Text-To-Speech
==================

How to train the model on `LJSpeech <https://keithito.com/LJ-Speech-Dataset/>`_ dataset
----------------------------------------------------------------------------------------

First, you need to download the dataset. The dataset consists of metadata.csv
and a directory of wav files. metadata-csv lists all the wavs filename and their
corresponding transcripts delimited by the '|' character.

In order to train the model, a vocab file must be specified. The vocab file
should contain all the characters present in the dataset plus a special end of
sentence token '~'. The vocab file should have one character per line.

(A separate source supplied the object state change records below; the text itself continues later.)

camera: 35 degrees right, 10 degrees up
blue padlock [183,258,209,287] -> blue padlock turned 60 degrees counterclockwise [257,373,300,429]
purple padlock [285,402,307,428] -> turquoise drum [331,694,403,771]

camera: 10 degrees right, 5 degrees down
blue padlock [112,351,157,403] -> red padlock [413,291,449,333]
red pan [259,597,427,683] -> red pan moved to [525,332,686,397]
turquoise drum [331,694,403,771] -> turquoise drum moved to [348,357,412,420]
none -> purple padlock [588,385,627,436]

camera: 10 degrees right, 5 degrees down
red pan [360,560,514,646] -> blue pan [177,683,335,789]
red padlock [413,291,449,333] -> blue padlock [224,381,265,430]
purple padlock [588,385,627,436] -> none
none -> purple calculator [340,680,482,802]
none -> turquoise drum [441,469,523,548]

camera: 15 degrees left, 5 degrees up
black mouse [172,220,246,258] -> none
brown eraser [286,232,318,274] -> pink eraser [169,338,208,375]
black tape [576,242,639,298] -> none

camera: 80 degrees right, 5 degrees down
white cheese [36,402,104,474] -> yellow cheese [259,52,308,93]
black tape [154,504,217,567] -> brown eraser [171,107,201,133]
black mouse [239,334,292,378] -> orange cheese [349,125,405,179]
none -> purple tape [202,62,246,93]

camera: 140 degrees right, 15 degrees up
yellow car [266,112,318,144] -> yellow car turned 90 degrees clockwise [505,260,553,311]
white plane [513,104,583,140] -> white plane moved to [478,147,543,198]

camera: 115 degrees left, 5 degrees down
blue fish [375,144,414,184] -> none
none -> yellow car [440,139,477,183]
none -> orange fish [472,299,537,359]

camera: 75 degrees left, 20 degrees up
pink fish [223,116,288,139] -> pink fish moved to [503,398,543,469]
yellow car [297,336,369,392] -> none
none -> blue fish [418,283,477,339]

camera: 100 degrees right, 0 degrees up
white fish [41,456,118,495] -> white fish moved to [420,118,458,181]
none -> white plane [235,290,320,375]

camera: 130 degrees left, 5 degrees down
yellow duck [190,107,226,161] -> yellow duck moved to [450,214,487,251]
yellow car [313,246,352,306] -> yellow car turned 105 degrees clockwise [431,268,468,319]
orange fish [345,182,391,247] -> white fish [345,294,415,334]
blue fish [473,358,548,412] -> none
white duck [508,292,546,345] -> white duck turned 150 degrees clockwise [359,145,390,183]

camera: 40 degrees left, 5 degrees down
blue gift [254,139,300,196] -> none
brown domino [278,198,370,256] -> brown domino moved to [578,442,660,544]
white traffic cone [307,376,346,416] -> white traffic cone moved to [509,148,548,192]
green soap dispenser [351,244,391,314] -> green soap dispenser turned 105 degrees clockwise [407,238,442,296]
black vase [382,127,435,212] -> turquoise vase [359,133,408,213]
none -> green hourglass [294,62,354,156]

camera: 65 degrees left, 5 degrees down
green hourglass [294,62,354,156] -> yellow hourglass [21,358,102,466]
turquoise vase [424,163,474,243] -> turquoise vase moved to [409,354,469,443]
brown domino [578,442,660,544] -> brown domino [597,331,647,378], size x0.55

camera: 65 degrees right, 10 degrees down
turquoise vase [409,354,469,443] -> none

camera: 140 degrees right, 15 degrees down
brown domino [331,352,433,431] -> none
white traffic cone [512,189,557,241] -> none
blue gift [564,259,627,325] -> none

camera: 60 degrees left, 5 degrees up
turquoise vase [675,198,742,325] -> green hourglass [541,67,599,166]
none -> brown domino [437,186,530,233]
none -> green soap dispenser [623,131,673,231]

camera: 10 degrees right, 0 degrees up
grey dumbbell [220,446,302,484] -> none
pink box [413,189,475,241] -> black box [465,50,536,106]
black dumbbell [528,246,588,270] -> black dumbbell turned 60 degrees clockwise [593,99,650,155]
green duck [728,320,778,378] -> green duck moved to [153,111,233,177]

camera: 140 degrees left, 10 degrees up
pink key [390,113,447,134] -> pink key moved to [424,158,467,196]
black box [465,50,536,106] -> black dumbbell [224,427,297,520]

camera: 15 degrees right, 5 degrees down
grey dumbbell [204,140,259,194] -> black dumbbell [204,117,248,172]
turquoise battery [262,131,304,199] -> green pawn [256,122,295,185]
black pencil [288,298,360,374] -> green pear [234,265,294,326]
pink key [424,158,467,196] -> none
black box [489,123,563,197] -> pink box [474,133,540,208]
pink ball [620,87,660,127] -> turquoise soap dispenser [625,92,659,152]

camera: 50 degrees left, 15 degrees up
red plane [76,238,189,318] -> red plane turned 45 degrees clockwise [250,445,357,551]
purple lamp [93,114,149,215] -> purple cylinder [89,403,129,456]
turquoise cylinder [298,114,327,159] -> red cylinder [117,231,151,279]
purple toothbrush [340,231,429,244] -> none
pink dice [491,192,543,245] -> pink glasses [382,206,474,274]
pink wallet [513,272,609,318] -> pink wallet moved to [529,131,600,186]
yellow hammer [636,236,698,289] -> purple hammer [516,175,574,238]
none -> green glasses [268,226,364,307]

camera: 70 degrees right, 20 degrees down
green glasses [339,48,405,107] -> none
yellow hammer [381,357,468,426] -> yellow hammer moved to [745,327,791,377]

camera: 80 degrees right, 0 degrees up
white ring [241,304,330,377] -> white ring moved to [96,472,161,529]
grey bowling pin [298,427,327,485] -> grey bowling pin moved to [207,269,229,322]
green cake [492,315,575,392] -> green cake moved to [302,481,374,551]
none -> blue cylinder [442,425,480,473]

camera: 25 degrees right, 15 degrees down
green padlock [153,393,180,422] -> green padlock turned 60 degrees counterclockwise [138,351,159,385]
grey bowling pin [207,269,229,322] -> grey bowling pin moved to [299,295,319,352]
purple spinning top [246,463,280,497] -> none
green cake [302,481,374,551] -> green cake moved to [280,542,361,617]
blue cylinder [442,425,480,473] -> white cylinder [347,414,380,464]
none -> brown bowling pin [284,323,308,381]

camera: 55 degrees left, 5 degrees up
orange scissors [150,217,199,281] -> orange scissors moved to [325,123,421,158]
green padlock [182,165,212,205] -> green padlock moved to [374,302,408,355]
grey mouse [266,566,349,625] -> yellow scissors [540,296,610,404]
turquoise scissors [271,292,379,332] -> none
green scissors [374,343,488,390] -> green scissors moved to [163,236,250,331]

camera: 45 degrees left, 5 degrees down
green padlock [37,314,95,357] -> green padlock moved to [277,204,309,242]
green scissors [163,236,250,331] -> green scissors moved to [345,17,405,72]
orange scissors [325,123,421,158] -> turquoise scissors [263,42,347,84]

An
example vocab file is present inside the openseq2seq/test_utils folder called
"vocab_tts.txt".

Inside the configuration files, be sure to change ``vocab_file``, and
``dataset_location`` to point to the location of the vocab file and the
directory containing the wav files.

The example configuration files assume that the the dataset is split into train,
val, and test sets. you would have to split metadata.csv into three separate
csvs on your own called train.csv, val.csv, and test.csv. You can train the
model via::

    python run.py --config_file=example_configs/text2speech/tacotron_float.py --mode=train_eval

If you do not want to split the dataset and want to train the model using the
entire dataset, change ``dataset_files`` inside train_params to point to
metadata.csv and run::

    python run.py --config_file=example_configs/text2speech/tacotron_float.py --mode=train

If you want to run evaluation/inference with the trained model, replace
``--mode=train_eval`` with ``--mode=eval`` or ``--mode=infer``.
For inference you will need to provide additional
``--infer_output_file`` argument. However this argument is ignored to text to
speech. The generated audio filew will be logged to the logdir.